Les régimes autoritaires américains se rapprochent de la droite colombienne

Caroline Jiménez Martín [1]
Diverses analyses ont été menées sur les résultats des élections du 31 mai. Cependant, la dimension internationale a été largement négligée, occultant le rôle important des dynamiques géopolitiques continentales et mondiales dans l'élaboration des politiques intérieures. Il est donc crucial d'évaluer la portée politique du soutien reçu, ainsi que l'impact national de la mise en œuvre des politiques de ces gouvernements.
La candidature d'Abelardo de la Espriella a reçu le soutien public de présidents se réclamant des projets autoritaires et réactionnaires des Amériques, notamment : Donald Trump (États-Unis), Nayib Bukele (Salvador), Daniel Noboa (Équateur), Javier Milei (Argentine) et José Antonio Kast (Chili).
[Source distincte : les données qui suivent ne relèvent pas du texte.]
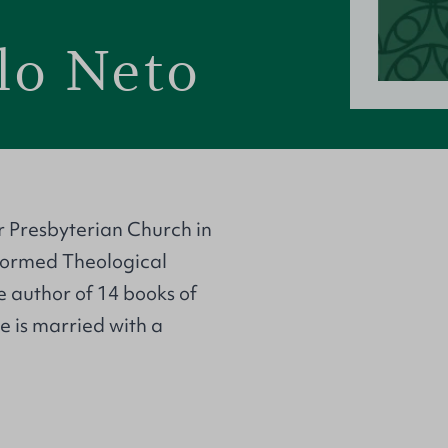
lo Neto
r Presbyterian Church in
eformed Theological
he author of 14 books of
He is married with a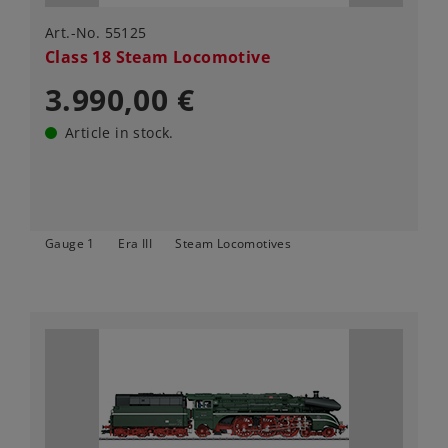
Art.-No. 55125
Class 18 Steam Locomotive
3.990,00 €
Article in stock.
Gauge 1
Era III
Steam Locomotives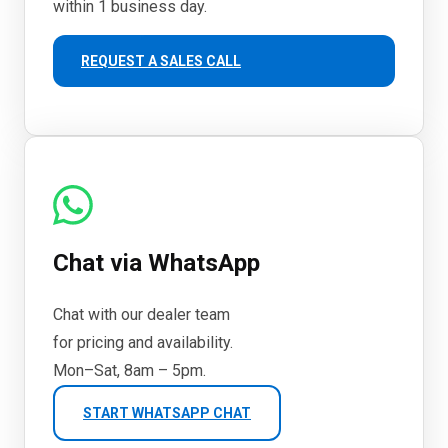
within 1 business day.
REQUEST A SALES CALL
Chat via WhatsApp
Chat with our dealer team
for pricing and availability.
Mon–Sat, 8am – 5pm.
START WHATSAPP CHAT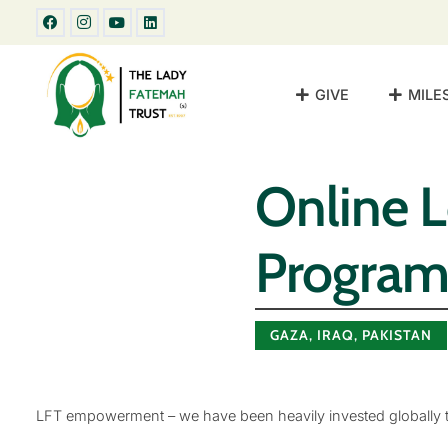
GIVE
MILE
Online 
Progra
GAZA
,
IRAQ
,
PAKISTAN
LFT empowerment – we have been heavily invested globally to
Ces dirigeants incarnent une idéologie commune caractérisée, entre autres, par le militarisme sécuritaire, la discipline sociale et fiscale, les avantages fiscaux accordés aux grandes entreprises et des politiques défavorables aux travailleurs.
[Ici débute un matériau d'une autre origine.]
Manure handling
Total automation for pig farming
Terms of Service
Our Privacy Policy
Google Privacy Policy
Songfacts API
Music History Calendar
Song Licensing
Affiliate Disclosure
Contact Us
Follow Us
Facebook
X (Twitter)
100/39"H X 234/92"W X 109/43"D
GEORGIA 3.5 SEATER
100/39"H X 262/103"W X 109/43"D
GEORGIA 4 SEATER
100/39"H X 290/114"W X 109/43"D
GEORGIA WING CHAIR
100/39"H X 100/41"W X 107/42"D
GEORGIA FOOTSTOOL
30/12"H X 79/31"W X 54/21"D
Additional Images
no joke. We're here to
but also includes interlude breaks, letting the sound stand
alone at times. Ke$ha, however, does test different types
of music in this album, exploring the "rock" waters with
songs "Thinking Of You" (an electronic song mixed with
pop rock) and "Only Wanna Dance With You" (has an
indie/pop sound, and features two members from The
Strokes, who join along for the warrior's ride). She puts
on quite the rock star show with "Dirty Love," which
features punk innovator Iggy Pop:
L’un des messages de félicitations qui a suscité le plus d’inquiétude dans le pays est celui du président des États-Unis : « (…) Abelardo réussirait énormément à amener la Colombie à faire croître l’économie, à créer des emplois, à promouvoir le commerce, à stopper l’immigration illégale, à prendre des mesures fortes contre la criminalité et la drogue, et à rétablir l’ordre public. »
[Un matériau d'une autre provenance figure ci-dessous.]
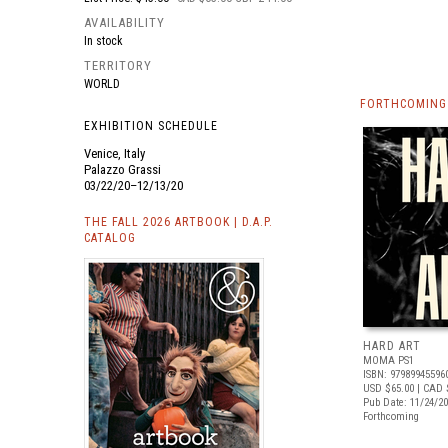
AVAILABILITY
In stock
TERRITORY
WORLD
FORTHCOMING 
EXHIBITION SCHEDULE
Venice, Italy
Palazzo Grassi
03/22/20–12/13/20
THE FALL 2026 ARTBOOK | D.A.P.
CATALOG
HARD ART
MOMA PS1
ISBN: 97989945596
USD $65.00
| CAD 
Pub Date: 11/24/2
Forthcoming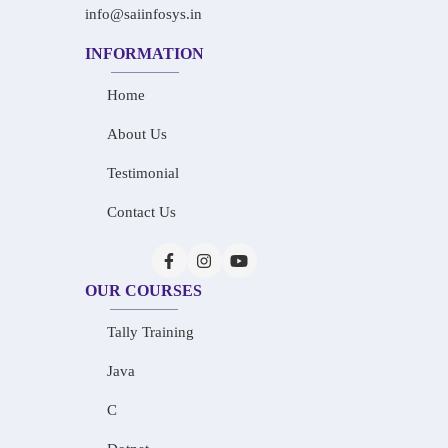
info@saiinfosys.in
INFORMATION
Home
About Us
Testimonial
Contact Us
OUR COURSES
Tally Training
Java
C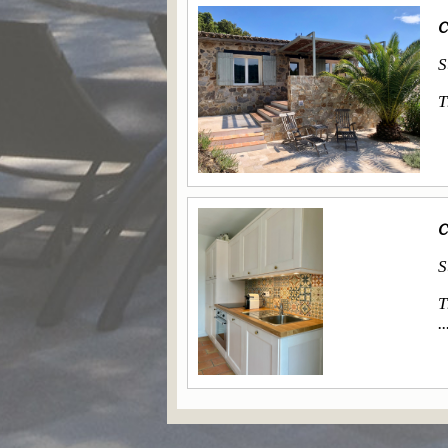
C
S
T
C
S
T
..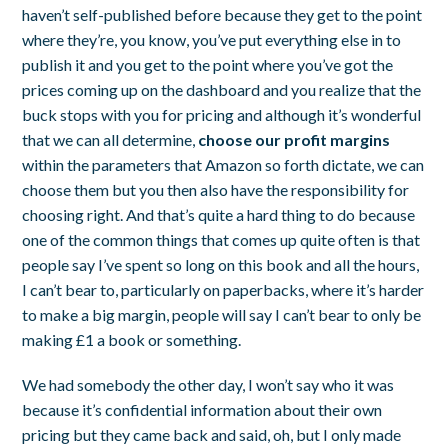
haven’t self-published before because they get to the point
where they’re, you know, you’ve put everything else in to
publish it and you get to the point where you’ve got the
prices coming up on the dashboard and you realize that the
buck stops with you for pricing and although it’s wonderful
that we can all determine,
choose our profit margins
within the parameters that Amazon so forth dictate, we can
choose them but you then also have the responsibility for
choosing right. And that’s quite a hard thing to do because
one of the common things that comes up quite often is that
people say I’ve spent so long on this book and all the hours,
I can’t bear to, particularly on paperbacks, where it’s harder
to make a big margin, people will say I can’t bear to only be
making £1 a book or something.
We had somebody the other day, I won’t say who it was
because it’s confidential information about their own
pricing but they came back and said, oh, but I only made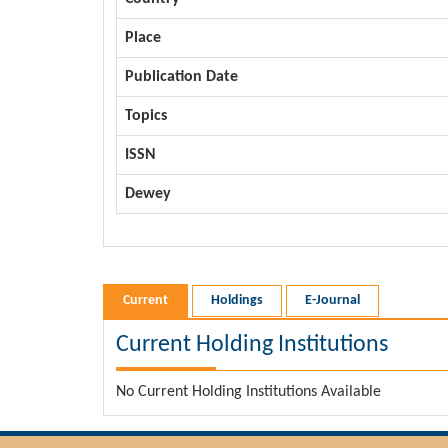
Place
Publication Date
Topics
ISSN
Dewey
Current
Holdings
E-Journal
Current Holding Institutions
No Current Holding Institutions Available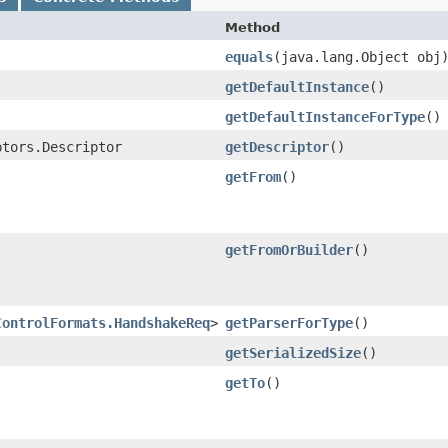
Method
equals
​(java.lang.Object obj
getDefaultInstance
()
getDefaultInstanceForType
()
ptors.Descriptor
getDescriptor
()
getFrom
()
getFromOrBuilder
()
ControlFormats.HandshakeReq
>
getParserForType
()
getSerializedSize
()
getTo
()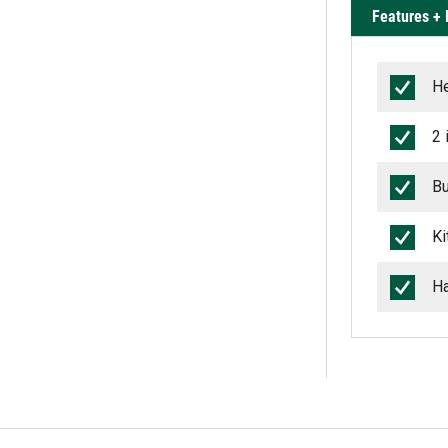
Features + 
He
2 
Bu
Ki
Ha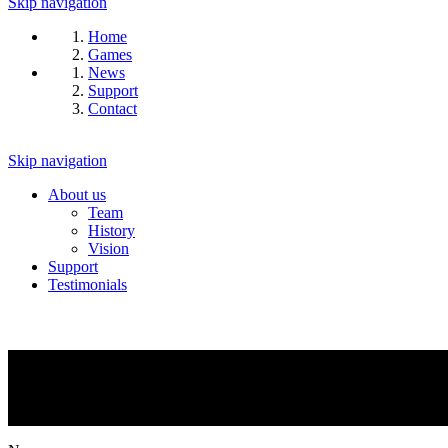
Skip navigation
Home
Games
News
Support
Contact
Skip navigation
About us
Team
History
Vision
Support
Testimonials
NEWS
What is going on?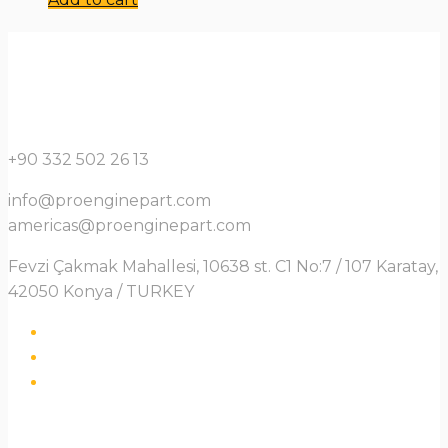
+90 332 502 26 13
info@proenginepart.com
americas@proenginepart.com
Fevzi Çakmak Mahallesi, 10638 st. C1 No:7 / 107 Karatay,
42050 Konya / TURKEY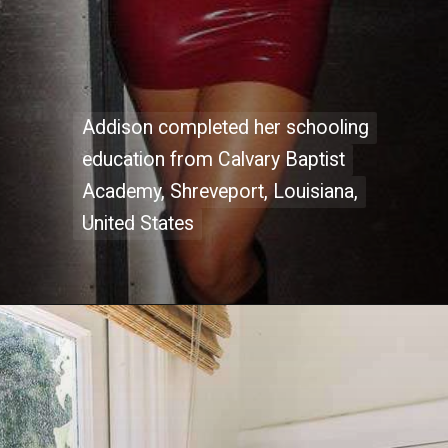
Addison completed her schooling
Addison completed her schooling
education from Calvary Baptist
education from Calvary Baptist
Academy, Shreveport, Louisiana,
Academy, Shreveport, Louisiana,
United States
United States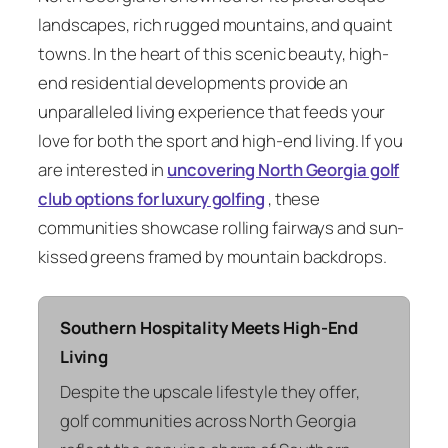
landscapes, rich rugged mountains, and quaint
towns. In the heart of this scenic beauty, high-
end residential developments provide an
unparalleled living experience that feeds your
love for both the sport and high-end living. If you
are interested in
uncovering North Georgia golf
club options for luxury golfing
, these
communities showcase rolling fairways and sun-
kissed greens framed by mountain backdrops.
Southern Hospitality Meets High-End
Living
Despite the upscale lifestyle they offer,
golf communities across North Georgia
Cependant, un simple coup d'œil au bilan de la gouvernance de ces pays révèle un engagement bien loin de la liberté, de la croissance et de la sécurité. Dans le cas précis de l'administration Trump, il convient de souligner sa croissance économique médiocre (n'excédant pas 1,6 % par an), expliquée notamment par l'impact négatif de la hausse des droits de douane et de l'augmentation de la dette publique, la hausse du coût de la vie, marquée par l'un des taux d'inflation les plus élevés de ces dernières années [2] , l'échec de la guerre contre l'Iran et une politique d'immigration qui viole les droits humains et a déjà fait plusieurs victimes.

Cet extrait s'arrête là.